Ci ha lasciato Otello Castellani, artista travestito da geometra

Otello Castellani era un geometra travestito da artista, oppure un artista travestito da geometra. Comunque la mettevi, l’urbanistica ed il disegno erano due le grandi passioni di quest’originale dipendente del comune di Rieti, scomparso a soli 55 anni per una devastante malattia che lo ha mantenuto lucido fino all’ultimo nelle stanze dell’Hospice San Francesco.

Schivo e di poche parole in pubblico, a tratti dimesso nell’aspetto fisico, Otello si apriva solo verso le persone che gli davano fiducia, con particolare riguardo verso i colleghi e i gli agenti del Corpo di Polizia Municipale del comune di Rieti, con i quali aveva lavorato per anni a stretto contatto.

Per loro, nessuno escluso, c’erano stati negli anni innumerevoli disegni, vignette e fumetti in pieno stile “Otello”, tutti con la sua firma inconfondibile nascosta sotto le sembianze di un gattino rossiccio nascosto qua e là. Oltre ai dipendenti comunali, i vigili erano per lui i soggetti ideali tramite i quali dare pieno sfogo alla sua sagace ironia, tanto che i suoi ritratti sono apparsi anche nel sito ufficiale del Corpo, oltre che naturalmente alle pareti di tutti gli uffici.

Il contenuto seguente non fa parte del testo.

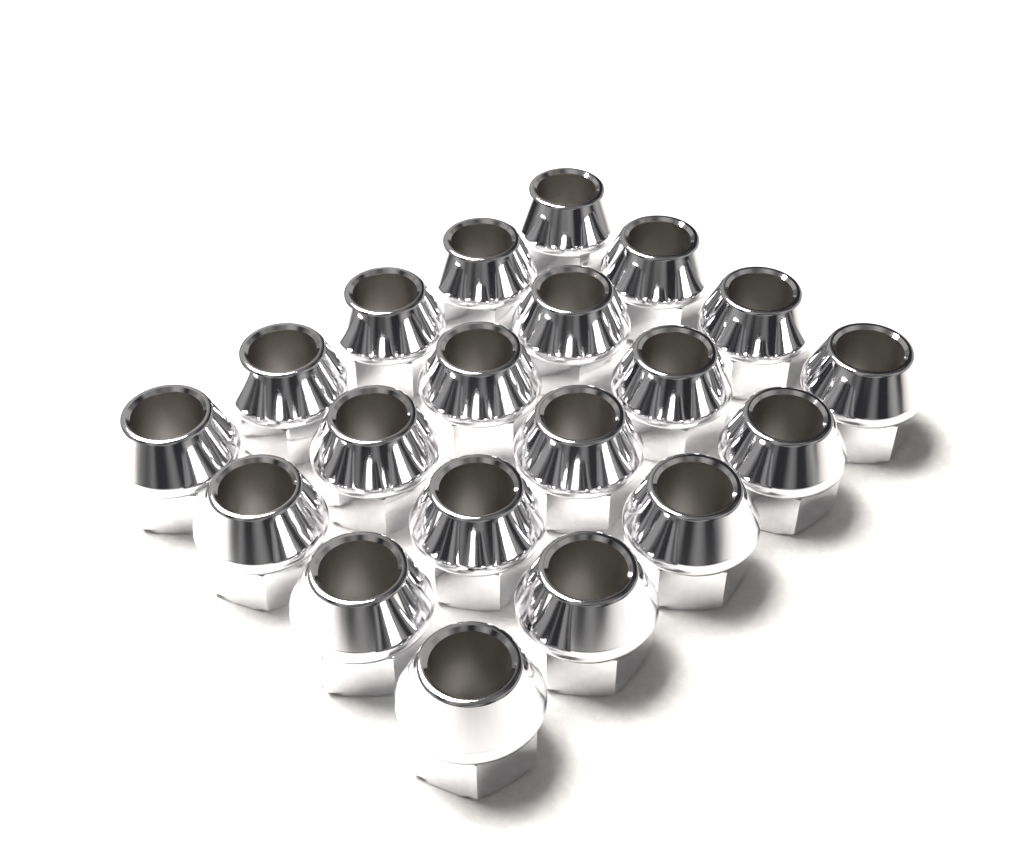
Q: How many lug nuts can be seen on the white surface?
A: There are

Il vigile saggio, quello buffo, quello pigro, quello avvezzo a fare le multe, tutti campeggiano incorniciati al Comando di via Foresta, senza eccezioni per i graduati e i comandanti che via via si sono succeduti.

La grande cultura di Otello si univa al talento artistico e ad una pacatezza d’animo più uniche che rare. Sorriso stampato sul viso e battuta tagliente sempre pronta, non si risparmiava nel fornire informazioni urbanistiche né nel donare le sue dediche colorate. Lo fece anche per il vescovo Domenico Pompili in occasione del suo arrivo a Rieti, utilizzando la china nera su foglio bianco.

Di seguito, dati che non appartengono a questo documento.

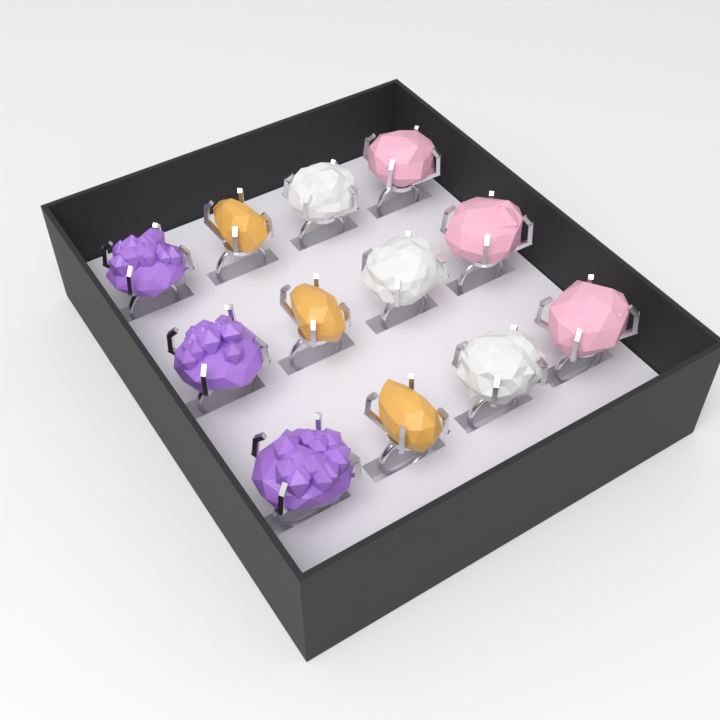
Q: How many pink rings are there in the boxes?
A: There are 3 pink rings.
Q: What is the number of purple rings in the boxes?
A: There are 3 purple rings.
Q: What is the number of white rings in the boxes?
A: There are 3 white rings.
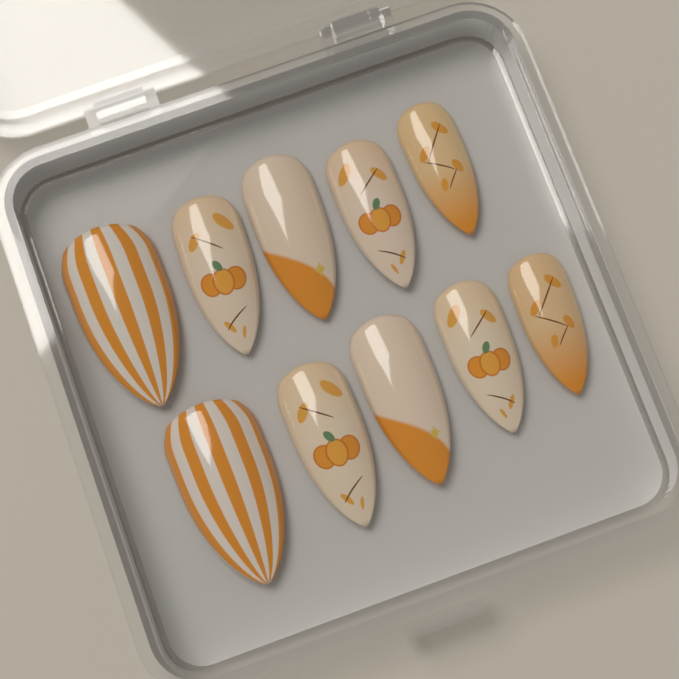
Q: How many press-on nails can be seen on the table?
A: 10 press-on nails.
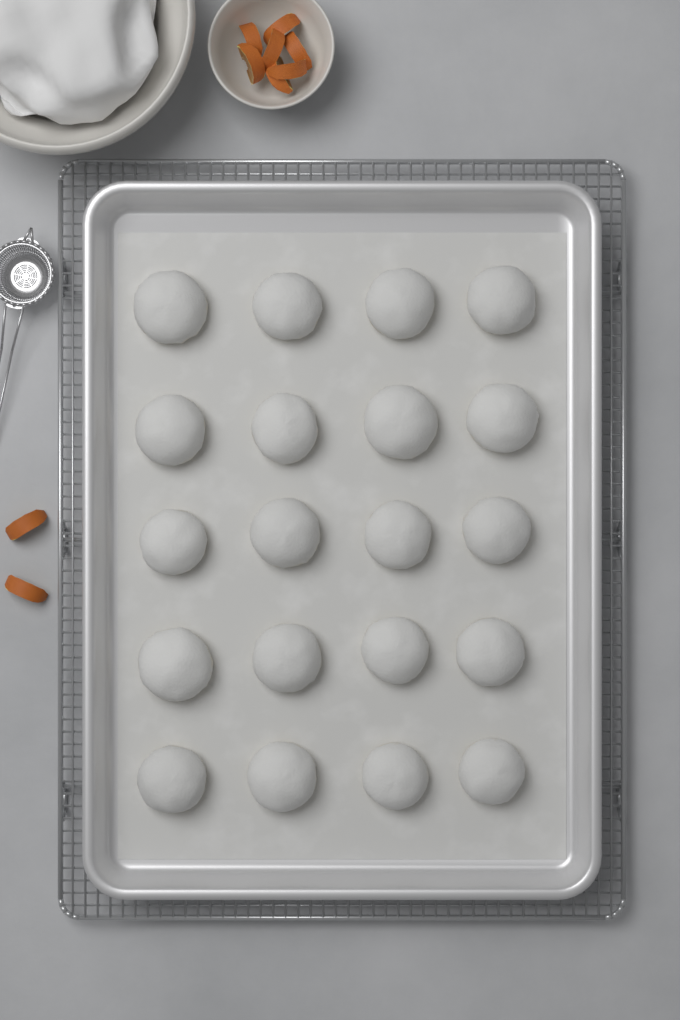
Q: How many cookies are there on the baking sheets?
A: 20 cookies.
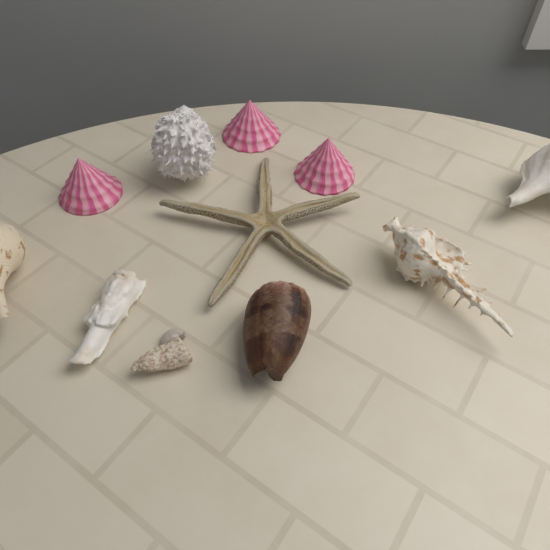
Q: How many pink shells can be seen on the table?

Giocando con il motto episcopale “Ut fructum afferatis” riportato su un albero, Otello raffigurò “a modo suo” il vescovo Domenico, indaffaratissimo in lavori di giardinaggio per la cura di quell’albero che simboleggiava la Diocesi, tra annaffiatoio, pala e sacchetti di concime. Su ogni sacchetto e contenitore, i “fertilizzanti” che Otello immaginava il vescovo usasse: “acqua santa”, “opere di bene”, “sorrisi”, per curare al meglio cuore e spirito dei suoi parrocchiani.